#### [Data section]
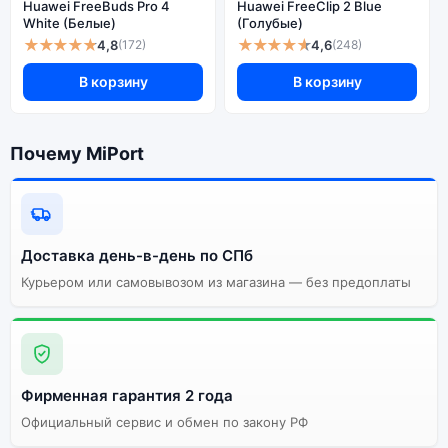
Huawei FreeBuds Pro 4
Huawei FreeClip 2 Blue
White (Белые)
(Голубые)
★★★★★
★★★★★
4,8
4,6
(172)
(248)
В корзину
В корзину
Почему MiPort
Доставка день-в-день по СПб
Курьером или самовывозом из магазина — без предоплаты
Фирменная гарантия 2 года
Официальный сервис и обмен по закону РФ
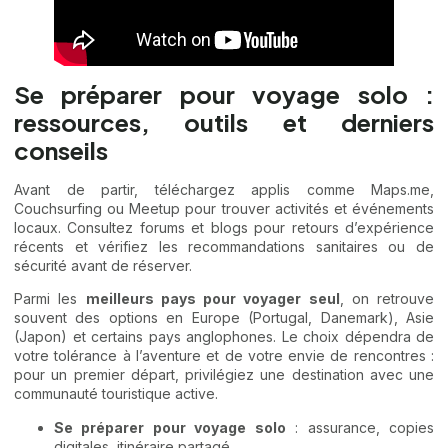
Se préparer pour voyage solo :
ressources, outils et derniers
conseils
Avant de partir, téléchargez applis comme Maps.me,
Couchsurfing ou Meetup pour trouver activités et événements
locaux. Consultez forums et blogs pour retours d’expérience
récents et vérifiez les recommandations sanitaires ou de
sécurité avant de réserver.
Parmi les
meilleurs pays pour voyager seul
, on retrouve
souvent des options en Europe (Portugal, Danemark), Asie
(Japon) et certains pays anglophones. Le choix dépendra de
votre tolérance à l’aventure et de votre envie de rencontres :
pour un premier départ, privilégiez une destination avec une
communauté touristique active.
Se préparer pour voyage solo
: assurance, copies
digitales, itinéraire partagé.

#### [Problem details]
Provide the count of lines in the records above that hold the word "pour", with no other text.

#### [Finished task]
6